「就是那個你為他準備保險套的男人!」他口氣兇惡地說完話,緊握住拳頭,逕子轉身背對著她。
「那個男人就是你啊!」她嘀咕一句,覺得他很莫名其妙,更覺得自己很委屈。於是也學他背過了身,但卻是朝門口走去。他今天為什麼一直想跟她吵架?
待風間翼轉過身看向她的背影,腦筋接收到她說出口的訊息時,安瑋亞已經走到門口了。他飛快地閃身擋在她的面前,握住她正拉開門閂的手。「你說你為了我才買保險套?!」
安瑋亞偏過頭,不悅地嘟起嘴來,生氣之餘也顧不得好不好意思了。「我要不是怕哪天我們突然失控發生關係,沒事擺盒保險套在家幹麼、要擺我不會擺保險絲啊!起碼停電時還可以用,你這王八蛋!」
她的答案讓他笑咧了嘴,被罵得很高興。他開心地攔腰抱起她旋轉,「我是個亂吃醋的笨蛋。」
被抱起在空中快速轉了幾圈,她開始頭重腳輕起來,遂摟著他的脖子大叫:「放我下來!亂吃醋的笨蛋。」
他完全合作地把她放到地面上,低頭就想擁吻她,不料卻被她踢了腳。
「你說你是個亂吃醋的笨蛋是怎麼回事?!」她語帶嚴重的威脅成分,晶亮的雙眼指控著他,「你以為我買保險套是為了其他男人?你以為我是那種亂搞男女關係的人?」
「你不能怪我。是你自己說什麼『上次買的還剩下幾個』這種話,我才誤會的啊!」
他自我防衛起來,答話的同時又發現一個問題,「剩下幾個?那其他幾個你用來做什麼?」
這下換她心虛起來了,耍賴地拉住了他的手晃來晃去,就是不肯說話。
「小亞,為什麼?我白白吃醋吃了那麼久,你也該說明一下補償我吧!」他反手拉住了她的手掌,稍一使勁把她帶到自己懷中。
她玩著手指,考慮了半天,忽然笑得很燦爛地仰起臉龐注視著他,「你剛才那麼生氣,真的在吃醋啊?」風間翼為她吃醋那!挺有成就感的。

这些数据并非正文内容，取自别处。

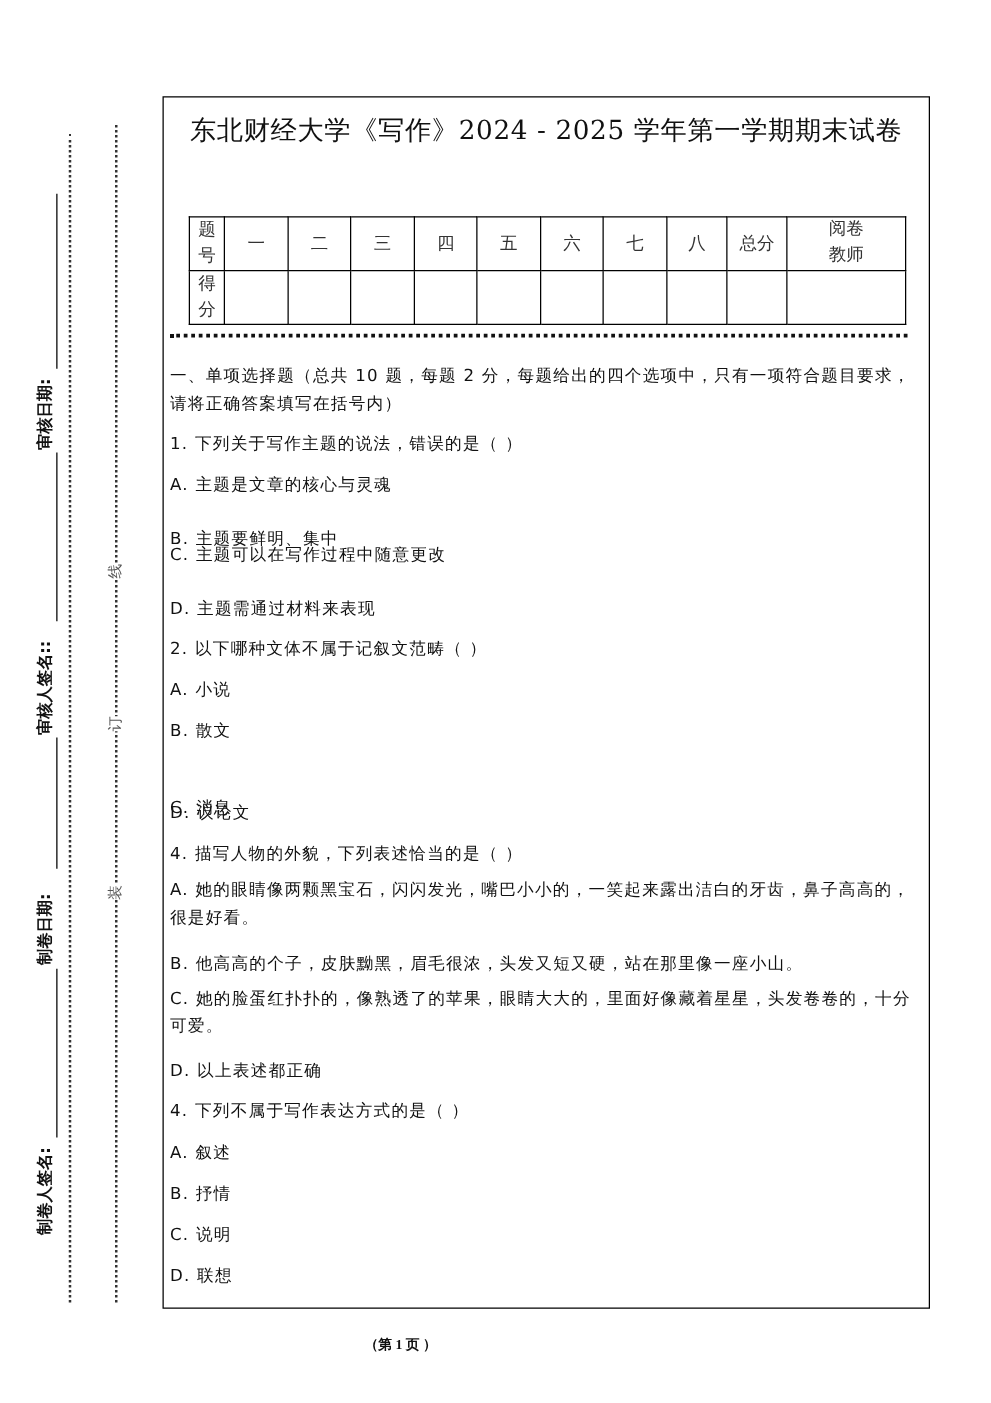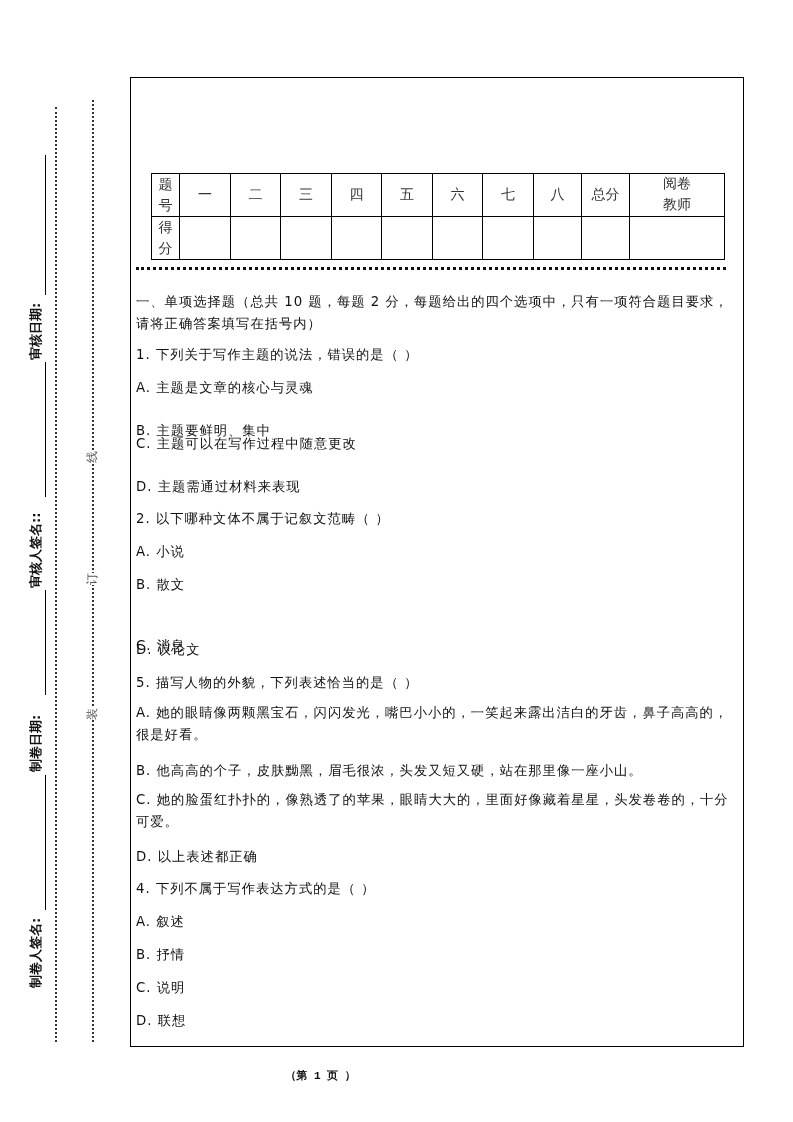"东北财经大学《写作》2024 - 2025 学年第一学期期末试卷" div.title { html: none -> <div>东北财经大学《写作》2024 - 2025 学年第一学期期末试卷</div> }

「很得意吧!我很少情緒失控的。」想到方纔的發火,他還是有些不好意思。「你還在生我的氣嗎?」
她踮起腳尖,抱著他的脖子,很甜蜜地吻了他一下,「不但不生氣,而且還很高興。
以後我們一有事就說出來,好不好?免得我們又誤會多多。」
「沒問題。」風間翼靠近她柔軟的唇,笑得有些使壞地問:「那趕快告訴我你把那幾個保險套拿來做什麼?」
安瑋亞嘴巴張開成O型,然後閉上,三秒鐘後,才張開說了兩個字。「吹氣。」
「吹氣!」他把她推開了點,以便盯著她瞧,而他嘴邊的笑窩早就不受控制地浮現唇邊。「老天爺,你拿保險套吹氣做什麼?」
她彆扭地看著地板,望望天花板,一副不打算說的樣子。
「剛才是誰說要坦白的啊!」他開心地逗弄著她。
「說就說!」她倏地把頭埋到他胸前,耳朵發熱地說:「我只是想看看吹起來有多大,延展性好不好啊!我好奇啊!好奇乃發明之本,你難道不曉得嗎?牛頓如果不好奇,就不會發現地心引力,富蘭克林如果不好奇,就不會……」
風間翼用親吻堵住了她的長篇大論。知道有她相伴的這一生,歡樂與笑聲將會充滿他們的未來。
風間翼在東京九華飯店舉行「婚約會見」記者會。
「你和你的未婚妻認識多久了?」
「你們打算什麼時候結婚?」
「對於遠籐愛小姐昨天召開記者會,說你始亂終棄一事,你的看法如何?」
「她是個神經病兼花癡!」安瑋亞開口大聲說道。
當然,此刻她並不坐在記者會現場,而是坐在相隔一牆的休息廳,聽著隔壁傳來的紛雜聲音。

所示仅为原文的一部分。